Start of Stored data

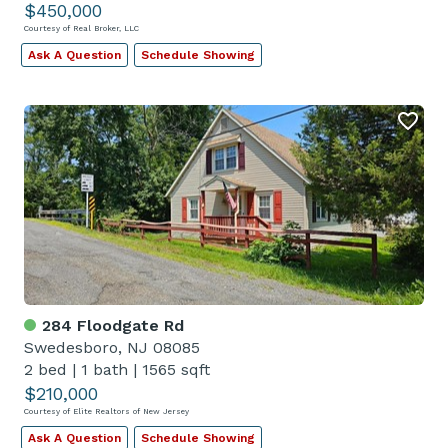
$450,000
Courtesy of Real Broker, LLC
Ask A Question
Schedule Showing
284 Floodgate Rd
Swedesboro, NJ 08085
2 bed
|
1 bath
|
1565 sqft
$210,000
Courtesy of Elite Realtors of New Jersey
Ask A Question
Schedule Showing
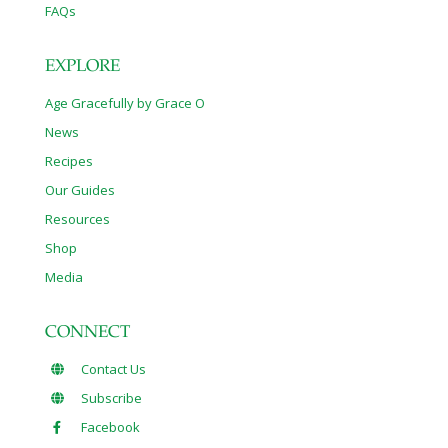
FAQs
EXPLORE
Age Gracefully by Grace O
News
Recipes
Our Guides
Resources
Shop
Media
CONNECT
Contact Us
Subscribe
Facebook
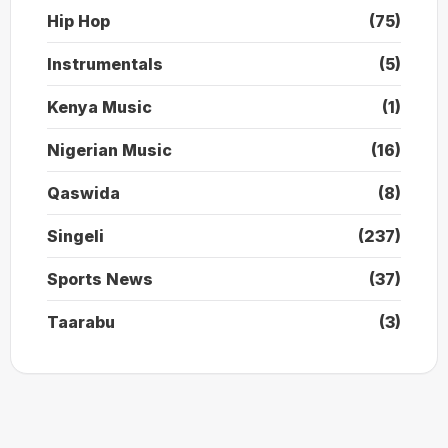
Hip Hop
(75)
Instrumentals
(5)
Kenya Music
(1)
Nigerian Music
(16)
Qaswida
(8)
Singeli
(237)
Sports News
(37)
Taarabu
(3)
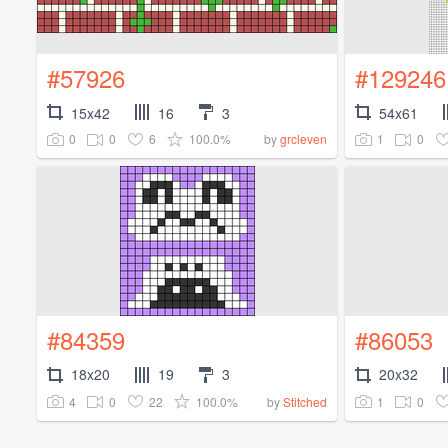
#57926
#129246
15x42
16
3
54x61
0
0
6
100.0%
1
0
by
grcleven
#84359
#86053
18x20
19
3
20x32
4
0
22
100.0%
1
0
by
Stitched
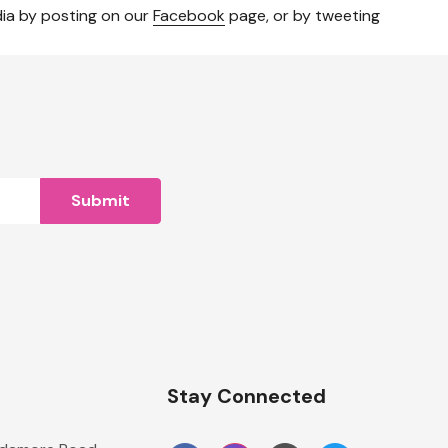
dia by posting on our
Facebook
page, or by tweeting
n
Stay Connected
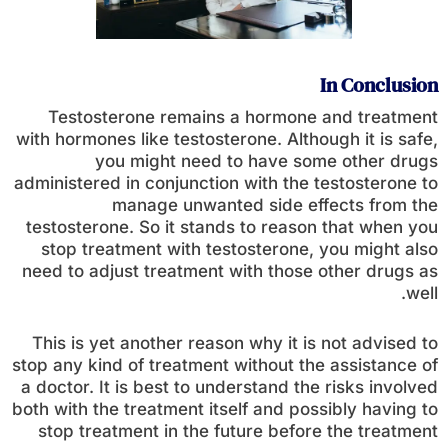
In Conclusion
Testosterone remains a hormone and treatment
with hormones like testosterone. Although it is safe,
you might need to have some other drugs
administered in conjunction with the testosterone to
manage unwanted side effects from the
testosterone. So it stands to reason that when you
stop treatment with testosterone, you might also
need to adjust treatment with those other drugs as
well.
This is yet another reason why it is not advised to
stop any kind of treatment without the assistance of
a doctor. It is best to understand the risks involved
both with the treatment itself and possibly having to
stop treatment in the future before the treatment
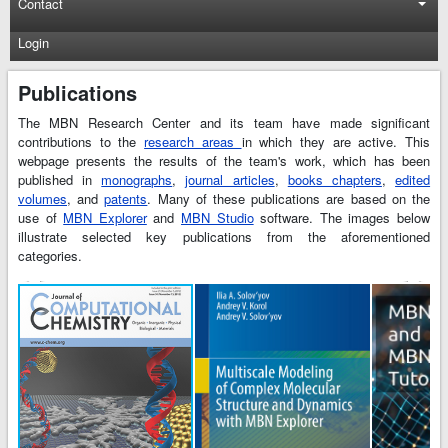
Contact
Login
Publications
The MBN Research Center and its team have made significant
contributions to the
research areas
in which they are active. This
webpage presents the results of the team's work, which has been
published in
monographs
,
journal articles
,
books chapters
,
edited
volumes
, and
patents
. Many of these publications are based on the
use of
MBN Explorer
and
MBN Studio
software. The images below
illustrate selected key publications from the aforementioned
categories.
t
t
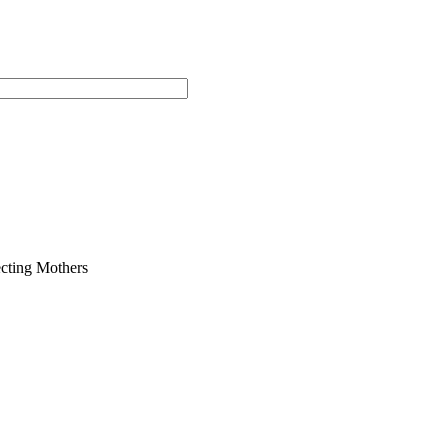
cting Mothers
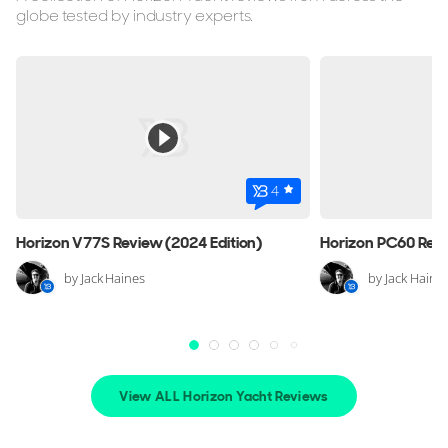
globe tested by industry experts.
ON THE MARKET
via YachtBuyer Market Watch
8
4
4
HORIZON
Horizon V77S Review (2024 Edition)
Horizon PC60 Revi
M/Y L*****
29m
|
Custom
by Jack Haines
by Jack Haine
2000 (2009)
2 x Caterpillar 1,368hp
€999,000
View ALL Horizon Yacht Reviews
(VAT Paid)
Croatia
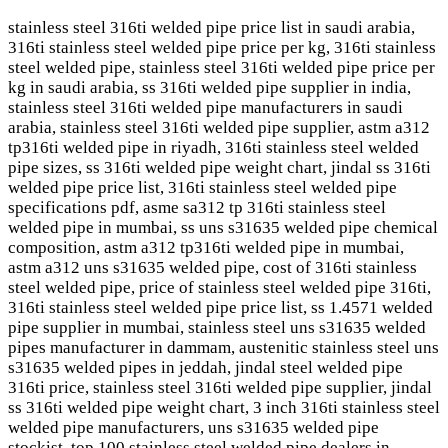
stainless steel 316ti welded pipe price list in saudi arabia,
316ti stainless steel welded pipe price per kg, 316ti stainless
steel welded pipe, stainless steel 316ti welded pipe price per
kg in saudi arabia, ss 316ti welded pipe supplier in india,
stainless steel 316ti welded pipe manufacturers in saudi
arabia, stainless steel 316ti welded pipe supplier, astm a312
tp316ti welded pipe in riyadh, 316ti stainless steel welded
pipe sizes, ss 316ti welded pipe weight chart, jindal ss 316ti
welded pipe price list, 316ti stainless steel welded pipe
specifications pdf, asme sa312 tp 316ti stainless steel
welded pipe in mumbai, ss uns s31635 welded pipe chemical
composition, astm a312 tp316ti welded pipe in mumbai,
astm a312 uns s31635 welded pipe, cost of 316ti stainless
steel welded pipe, price of stainless steel welded pipe 316ti,
316ti stainless steel welded pipe price list, ss 1.4571 welded
pipe supplier in mumbai, stainless steel uns s31635 welded
pipes manufacturer in dammam, austenitic stainless steel uns
s31635 welded pipes in jeddah, jindal steel welded pipe
316ti price, stainless steel 316ti welded pipe supplier, jindal
ss 316ti welded pipe weight chart, 3 inch 316ti stainless steel
welded pipe manufacturers, uns s31635 welded pipe
stockist, top 100 stainless steel welded pipe dealers in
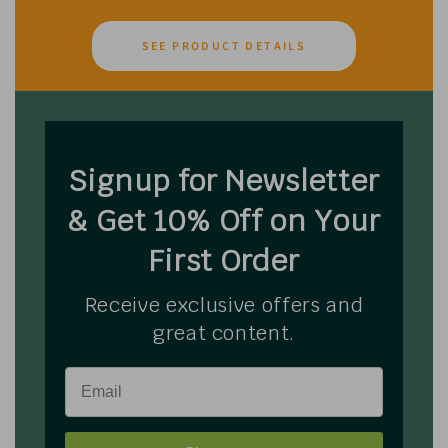
SEE PRODUCT DETAILS
Signup for Newsletter
& Get 10% Off on Your
First Order
Receive exclusive offers and
great content.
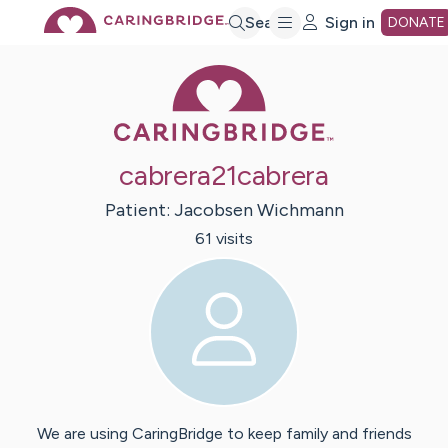
Skip
Search
Sign in
DONATE
Caring Bridge 
to
Main
cabrera21cabrera
Content
Patient:
Jacobsen
Wichmann
61
visit
s
We are using CaringBridge to keep family and friends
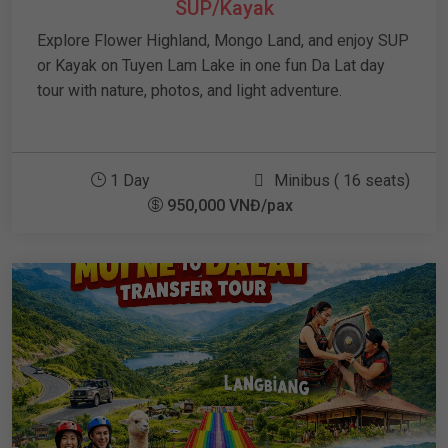
SUP/Kayak
Explore Flower Highland, Mongo Land, and enjoy SUP
or Kayak on Tuyen Lam Lake in one fun Da Lat day
tour with nature, photos, and light adventure.
1 Day
Minibus ( 16 seats)
950,000 VNĐ/pax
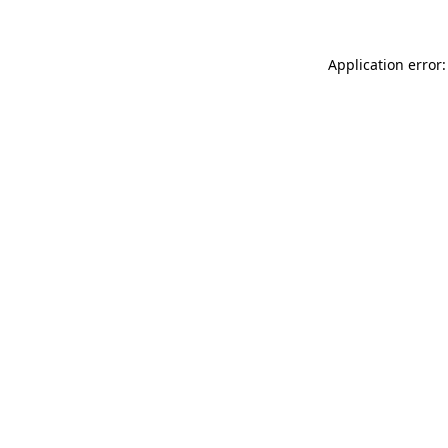
Application error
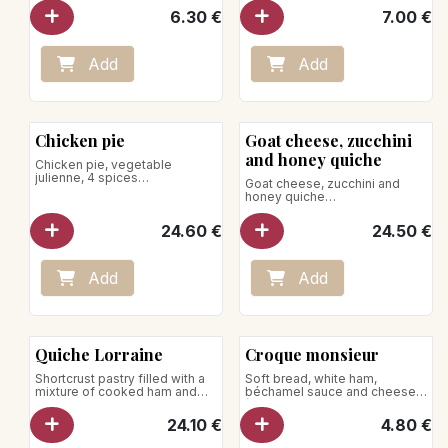
6.30
€
7.00
€
Place on a baking sheet in an
oven preheated to 140°C.
Heat for 10–15 minutes.
Add
Add
Microwave heating is not
recommended.
Chicken pie
Goat cheese, zucchini
and honey quiche
Chicken pie, vegetable
julienne, 4 spices
Goat cheese, zucchini and
for 4 pers.
honey quiche
Net weight: 600g
for 4 pers.
Net weight: 600g
24.60
€
24.50
€
Remove the pie from the box
and the cardboard.
To be reheated in the oven, the
Place it on a baking tray in the
use of the microwave is
preheated oven at 140°C.
strongly discouraged.
Add
Add
Heat for 35 minutes
The use of the microwave is
discouraged.
Quiche Lorraine
Croque monsieur
Shortcrust pastry filled with a
Soft bread, white ham,
mixture of cooked ham and
béchamel sauce and cheese
Gruyère cheese
(Gouda and Gruyère)
Serves 4
24.10
€
4.80
€
Net weight: 650g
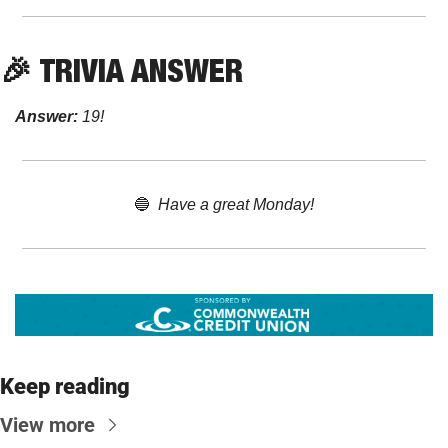
🎉
TRIVIA ANSWER
Answer:
 19!
🔵
Have a great Monday!
Keep reading
View more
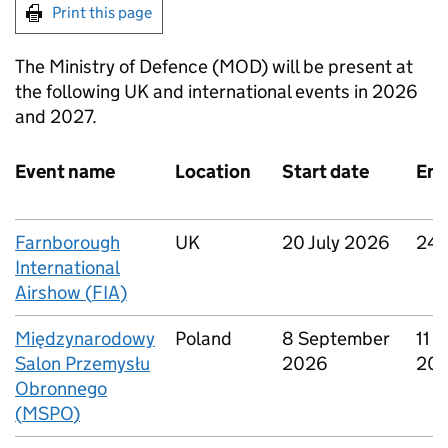
Print this page
The Ministry of Defence (
MOD
) will be present at
the following UK and international events in 2026
and 2027.
Event name
Location
Start date
End
Farnborough
UK
20 July 2026
24 
International
Airshow (
FIA
)
Międzynarodowy
Poland
8 September
11 
Salon Przemysłu
2026
20
Obronnego
(
MSPO
)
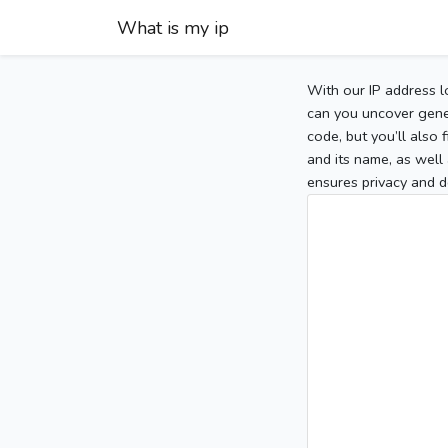
What is my ip
With our IP address l
can you uncover gener
code, but you’ll also
and its name, as well 
ensures privacy and d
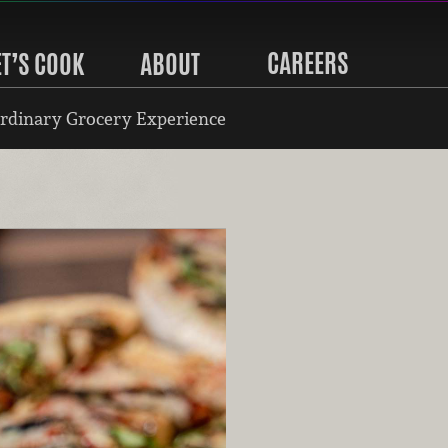
CAREERS
ET’S COOK
ABOUT
rdinary Grocery Experience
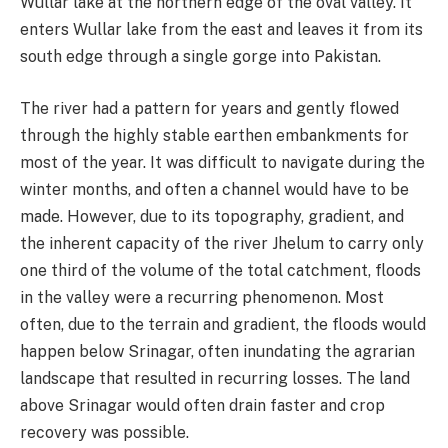
Wullar lake at the northern edge of the oval valley. It
enters Wullar lake from the east and leaves it from its
south edge through a single gorge into Pakistan.
The river had a pattern for years and gently flowed
through the highly stable earthen embankments for
most of the year. It was difficult to navigate during the
winter months, and often a channel would have to be
made. However, due to its topography, gradient, and
the inherent capacity of the river Jhelum to carry only
one third of the volume of the total catchment, floods
in the valley were a recurring phenomenon. Most
often, due to the terrain and gradient, the floods would
happen below Srinagar, often inundating the agrarian
landscape that resulted in recurring losses. The land
above Srinagar would often drain faster and crop
recovery was possible.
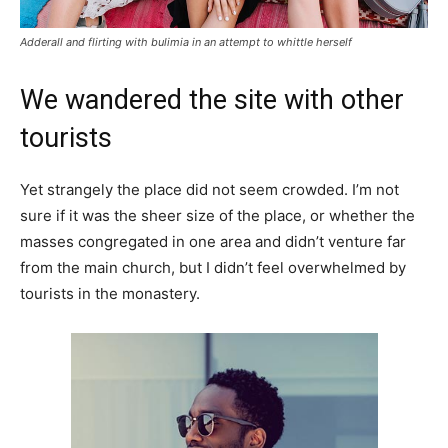
Adderall and flirting with bulimia in an attempt to whittle herself
We wandered the site with other
tourists
Yet strangely the place did not seem crowded. I’m not
sure if it was the sheer size of the place, or whether the
masses congregated in one area and didn’t venture far
from the main church, but I didn’t feel overwhelmed by
tourists in the monastery.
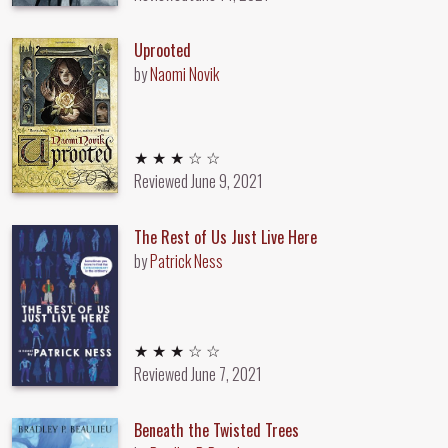
Uprooted
by
Naomi Novik
3 out of 5 stars
★ ★ ★ ☆ ☆
Reviewed
June 9, 2021
The Rest of Us Just Live Here
by
Patrick Ness
3 out of 5 stars
★ ★ ★ ☆ ☆
Reviewed
June 7, 2021
Beneath the Twisted Trees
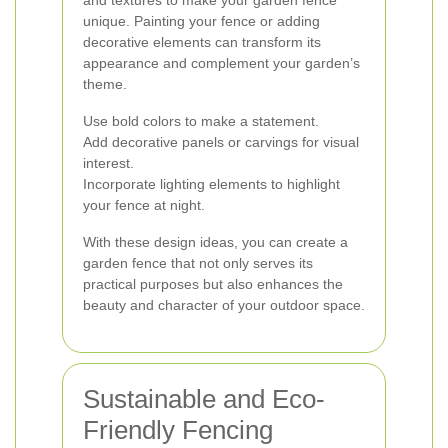
and textures to make your garden fence
unique. Painting your fence or adding
decorative elements can transform its
appearance and complement your garden’s
theme.
Use bold colors to make a statement.
Add decorative panels or carvings for visual
interest.
Incorporate lighting elements to highlight
your fence at night.
With these design ideas, you can create a
garden fence that not only serves its
practical purposes but also enhances the
beauty and character of your outdoor space.
Sustainable and Eco-
Friendly Fencing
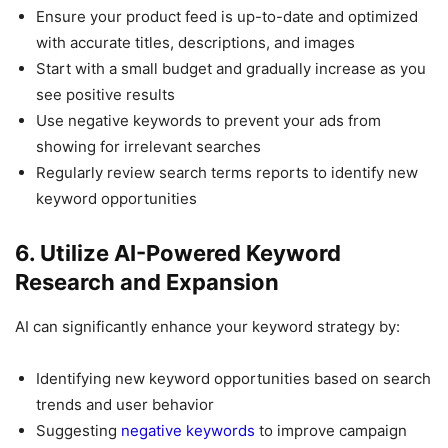
Ensure your product feed is up-to-date and optimized
with accurate titles, descriptions, and images
Start with a small budget and gradually increase as you
see positive results
Use negative keywords to prevent your ads from
showing for irrelevant searches
Regularly review search terms reports to identify new
keyword opportunities
6. Utilize AI-Powered Keyword
Research and Expansion
AI can significantly enhance your keyword strategy by:
Identifying new keyword opportunities based on search
trends and user behavior
Suggesting
negative keywords
to improve campaign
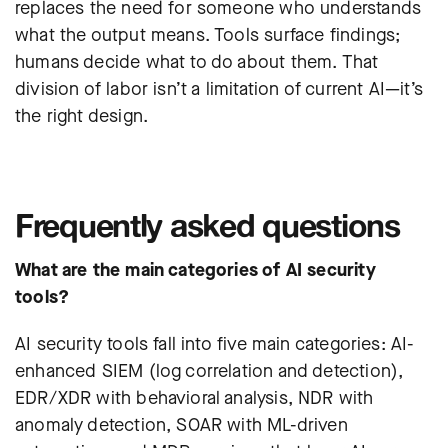
replaces the need for someone who understands
what the output means. Tools surface findings;
humans decide what to do about them. That
division of labor isn’t a limitation of current AI—it’s
the right design.
Frequently asked questions
What are the main categories of AI security
tools?
AI security tools fall into five main categories: AI-
enhanced SIEM (log correlation and detection),
EDR/XDR with behavioral analysis, NDR with
anomaly detection, SOAR with ML-driven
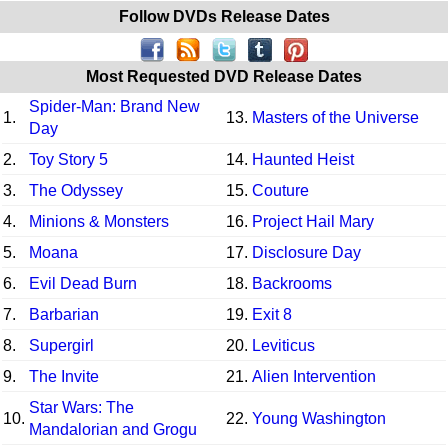
Follow DVDs Release Dates
Most Requested DVD Release Dates
Spider-Man: Brand New
1.
13.
Masters of the Universe
Day
2.
Toy Story 5
14.
Haunted Heist
3.
The Odyssey
15.
Couture
4.
Minions & Monsters
16.
Project Hail Mary
5.
Moana
17.
Disclosure Day
6.
Evil Dead Burn
18.
Backrooms
7.
Barbarian
19.
Exit 8
8.
Supergirl
20.
Leviticus
9.
The Invite
21.
Alien Intervention
Star Wars: The
10.
22.
Young Washington
Mandalorian and Grogu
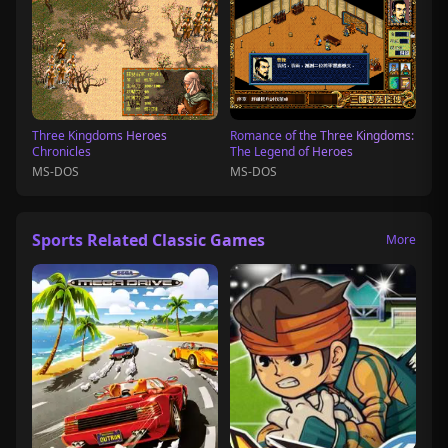
Three Kingdoms Heroes
Romance of the Three Kingdoms:
Chronicles
The Legend of Heroes
MS-DOS
MS-DOS
Sports Related Classic Games
More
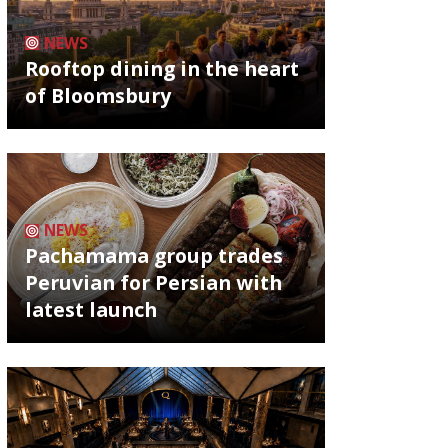
NEWS
Rooftop dining in the heart
of Bloomsbury
NEWS
Pachamama group trades
Peruvian for Persian with
latest launch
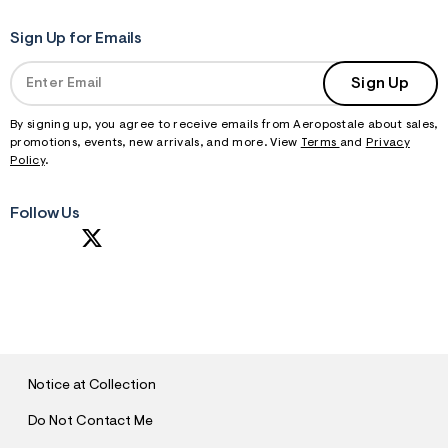
Sign Up for Emails
Sign Up
By signing up, you agree to receive emails from Aeropostale about sales,
promotions, events, new arrivals, and more. View
Terms
and
Privacy
Policy
.
Follow Us
S
U
B
M
I
T
Notice at Collection
Do Not Contact Me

End of Stored data

What is required: In the entries above, find the line that contains "testosterone. So it", then repeat exactly every line from the first one through that line, with no pictures.

Answer below:
$450,000
Courtesy of Real Broker, LLC
Ask A Question
Schedule Showing
284 Floodgate Rd
Swedesboro, NJ 08085
2 bed
|
1 bath
|
1565 sqft
$210,000
Courtesy of Elite Realtors of New Jersey
Ask A Question
Schedule Showing
FAQs
EXPLORE
Age Gracefully by Grace O
News
Recipes
Our Guides
Resources
Shop
Media
CONNECT
Contact Us
Subscribe
Facebook
Hip Hop
(75)
Instrumentals
(5)
Kenya Music
(1)
Nigerian Music
(16)
Qaswida
(8)
Singeli
(237)
Sports News
(37)
Taarabu
(3)
#57926
#129246
15x42
16
3
54x61
0
0
6
100.0%
1
0
by
grcleven
#84359
#86053
18x20
19
3
20x32
4
0
22
100.0%
1
0
by
Stitched
dia by posting on our
Facebook
page, or by tweeting
n
Stay Connected
In Conclusion
Testosterone remains a hormone and treatment
with hormones like testosterone. Although it is safe,
you might need to have some other drugs
administered in conjunction with the testosterone to
manage unwanted side effects from the
testosterone. So it stands to reason that when you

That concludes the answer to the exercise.